Hz. Peygamber'in amcasının oğlu ve sahâbî. Adı Fadl, künyesi Ebû
Muhammed'dir. Lâkabı,"Redîfu'r Rasûl" idi. Nesebi, Fadl b. Abbâs,
b. Abdulmuttalib b. Hişam b. Abdülmenaf b. Kusay'dır.
Bedir'den
önce müslüman olmasına rağmen (İbn Sa'd, Tabakât, IV, 37) müşriklerden
çekindiği için müslümanlığını açığa vurmamıştır.
Mekke'nin
fethinden bir müddet önce babası Hz. Abbâs ile birlikte Medine'ye
hicret etti. Hicretinden bir müddet sonra Mekke'nin fethi gerçekleşti.
Fadl b. Abbas, ilk defa gazaya yani Mekke fethine katıldı, sonra Huneyn
gazasında bulundu. Burada da büyük kahramanlık gösterdi. Müslümanların
Huneyn'de dağınıklık göstermesi üzerine Fadl, büyük bir dirâyet ve
fedakârlıkla Resulullah'ın yanında bulundu ve Havâzin kabîlelerine
karşı çarpıştı.
Veda haccında Resulullah (s.a.s.) ile birlikte
onun devesine binmişti. Bunun için ona "Redîfu'r Rasûl' yani
"Resulullah (s.a.s.)'in üzengi arkadaşı" lâkabı verilmişti. Bu sırada
Has'am kabilesinden genç ve güzel bir kadın bir mesele sormak istedi.

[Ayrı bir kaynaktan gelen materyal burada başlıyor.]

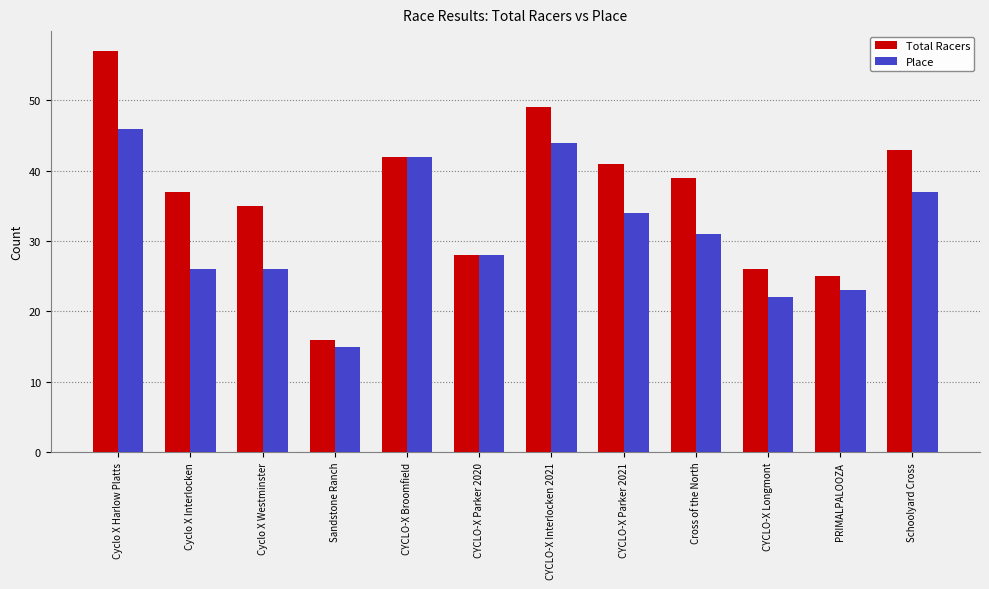

Which category has the lowest value in the Place series?

Sandstone Ranch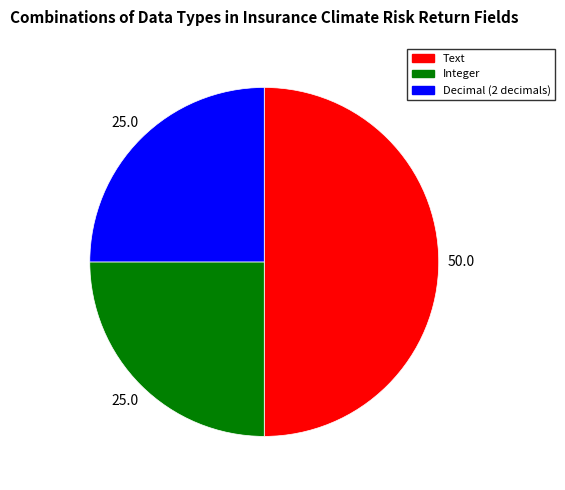

The Text slice represents 50% of the pie. True or false?

True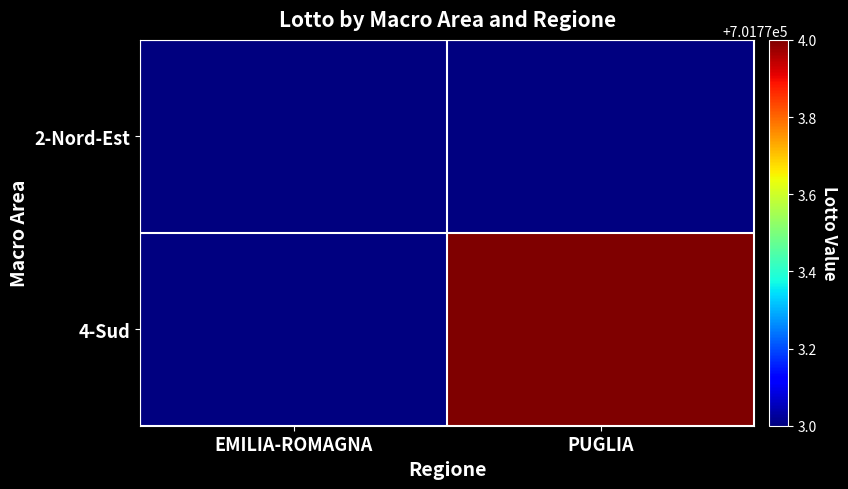

Rank the series by their average value, from highest to lowest.

2-Nord-Est, 4-Sud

Fadl, gözlerini kadına dikmişti. Resulullah kadına bakmıyordu. Fadl'ın
bu hareketini beğenmedi ve ona, dikkatli olmasını ihtar etti; kadına
bakmasın diye, üzengisinden tutup, başını çevirdi (İbn Sa'd, Tabakât,
IV, 37).
Hz. Fadl, Resulullah (s.a.s.)'in hizmetinde
bulunanlardandır. Resulullah son hastalıklarında, son hutbelerinde
Fadl'dan sözetmiştir (İbn Hacer, el-İsâbe, V, 212, İbn Abdi'l-Berr,
İstiâb, V, 535). Hz. Fadl, Resulullah (s.a.s.)'in gasl sırasında hazır
bulunmuş; gasli suyunu dökmüş, Hz. Ali de gasletmiştir.
Hz.
Fadl, çok güzel yüzlü idi (el-İsâbe, V, 212). Ümmü Mektum isimli bir
kızı vardı. Bu kız, Hz. Hasan ile evlenmiş, daha sonra ondan boşanarak,
Ebû Musa el-Eş'ârî ile evlenmiştir (el-İstiâb, 535).
Hz. Fadl b.
Abbâs'tan yirmidört hadis rivâyet edilmiştir. Bunlardan üç tanesi
müttefekun aleyh'tir (Tenzibü'l-Kemâl, 309). Râvileri arasında şunları
saymak mümkündür: Sahâbenin büyüklerinden İbn Abbâs ve Ebû Hureyre'den
başka Kerib, Kusm b. Abbâs, Abbâs b. Ubeydullah, Rebiab.
Hâris(Tehzibü't-Tehzib, IV, 280).
Hz. Fadl'ın vefatı hakkında
değişik bilgiler verilmiştir. Bir kısım râvîler, Suriye'de meydana
gelen salgında vefât ettiğini; bir kısmı ise, Ecnâdin savaşında şehid
olduğunu söylüyorlar. Bu rivâyetlerden ikincisi, daha yaygındır ve
doğruya daha yakındır (el-İsâbe, 212).